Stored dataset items
━━━━━━━━━━━━━━━━━━━━

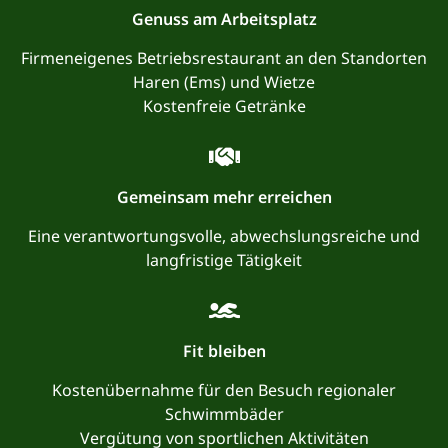
Genuss am Arbeitsplatz
Firmeneigenes Betriebsrestaurant an den Standorten
Haren (Ems) und Wietze
Kostenfreie Getränke
Gemeinsam mehr erreichen
Eine verantwortungsvolle, abwechslungsreiche und
langfristige Tätigkeit
Fit bleiben
Kostenübernahme für den Besuch regionaler
Schwimmbäder
Vergütung von sportlichen Aktivitäten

━━━━━━━━━━━━━━━━━━━━

■ Prompt
Extract every line from the one containing "Schwimmbäder" to the end of the entries, including both of those lines, exactly as given and with nothing added.

■ Solution to this task
Schwimmbäder
Vergütung von sportlichen Aktivitäten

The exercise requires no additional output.